Pas d’égalité face à la violence

13,6 incidents graves pour 1 000 élèves ont été recensés dans les établissements scolaires au cours de l’année 2011-2012, contre 12,6 pour 1 000 l’année précédente. Cette hausse, récurrente depuis 2 ans, les experts de l’Education nationale l’expliquent en grande partie par la plus grande participation des établissements aux enquêtes de « victimation » (études qui permettent de récolter des données sur les victimes d’actes de violence de toute nature), mais surtout par l’intégration dans les statistiques de faits qui, jusque-là, n’étaient pas pris en compte, comme la consommation d’alcool, les tentatives de suicide au sein de l’établissement ou, depuis l’année dernière, les faits de harcèlement.

En revanche, ce qui n’est pas sujet à caution, c’est la grande inégalité qui règne entre les établissements face à la violence. Les statistiques publiées en novembre 2012 dans la dernière note d’information de l’Education nationale montrent que la violence scolaire se concentre avant tout dans les collèges (15 incidents pour 1 000 élèves) et dans les lycées professionnels (19,6 incidents pour 1 000 élèves). Les lycées d’enseignement général et technologique, eux, restent globalement épargnés (5,5 incidents pour 1 000 élèves recensés).

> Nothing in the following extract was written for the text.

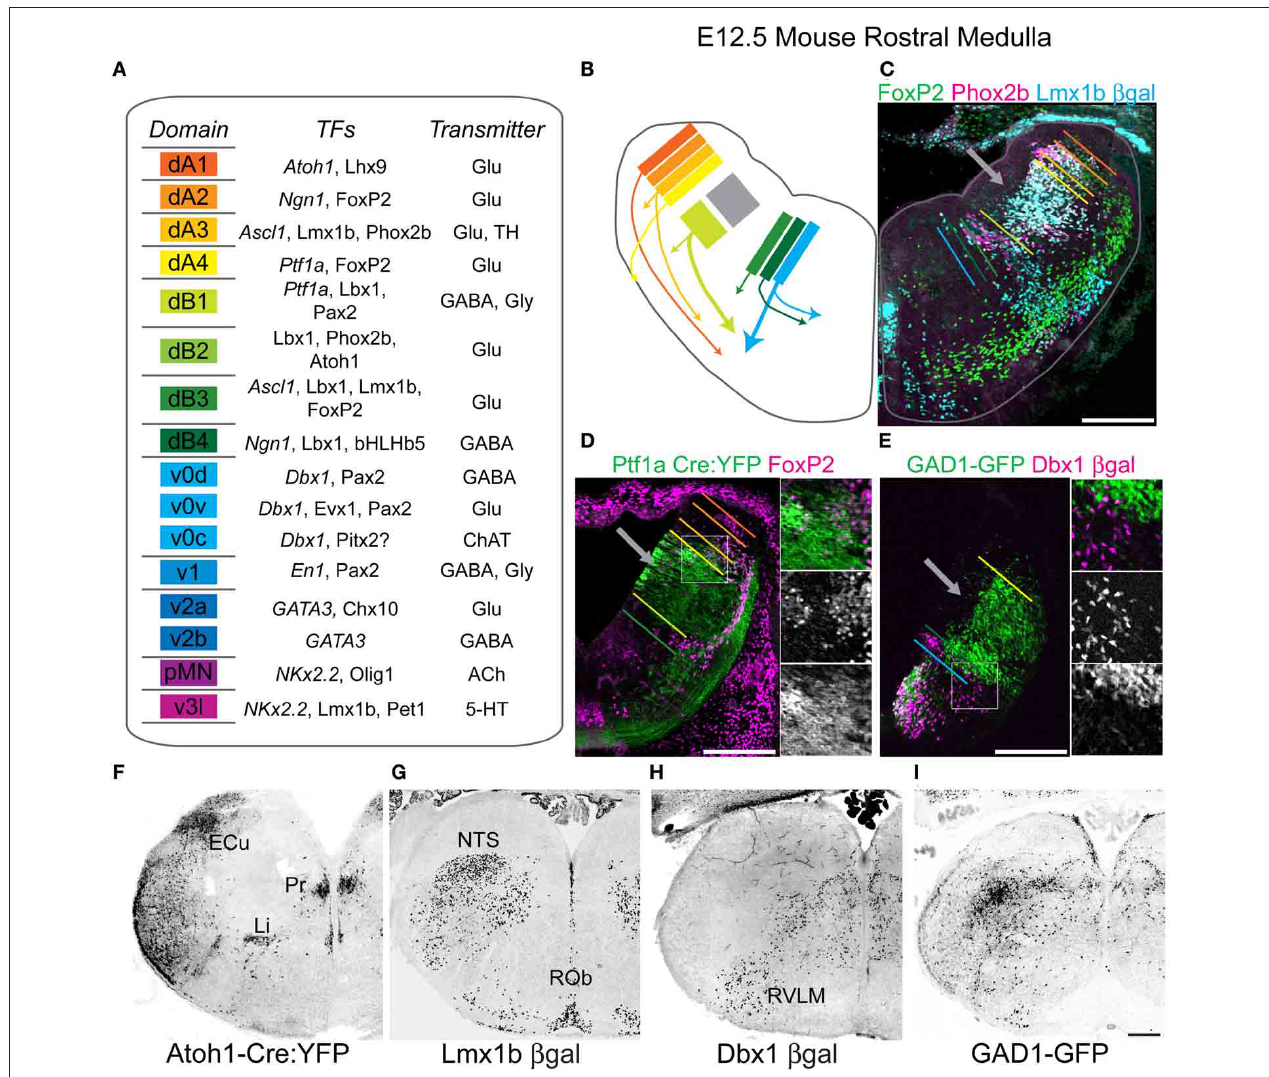
FIGURE 1 | Genetic diversity of hindbrain neurons. (A) Schematized diagram describing brainstem progenitor domains for eight dorsal (dA1–dB4) and 8 ventral progenitor populations (v0–v3l) based on their relative dorso-ventral location during neurogenesis (left). Partial list of transcription factors expressed within progenitors (italics) or post-mitotic neurons within each domain (middle). Neurotransmitter identity of neurons derived from each domain (right). (B) Cartoon showing partial migratory path of ventral medulla neurons in embryonic mouse brainstem. Colors correspond to domains in (A) . Thick arrows correspond to populations migrating to ventrolateral medulla. (C) Pseudo-color confocal image of FoxP2 (green), Pho × 2b (magenta), and β gal (cyan) expression in an E13.5 Lmx1b - β gal mouse showing the origin and migration of hindbrain neurons.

Les établissements des zones sensibles sont aussi les plus exposés : 10 % des établissements concentrent la moitié des incidents répertoriés alors que 41 % des établissements n’ont signalé aucun fait de violence grave dans le trimestre précédant l’enquête. Les individus sont aussi les plus exposés. Les atteintes aux personnes représentent 81% des faits recensés, contre « seulement » 10 % pour les atteintes aux biens (vols, dégradations) et 9 % pour les atteintes à la sécurité (stupéfiants, port d’arme, intrusion…). La violence est verbale dans 40 % des cas et physique dans 33 % des cas (en hausse de 2 points par rapport à l’année précédente). Le racket, les atteintes à la vie privée ou le bizutage restent marginaux.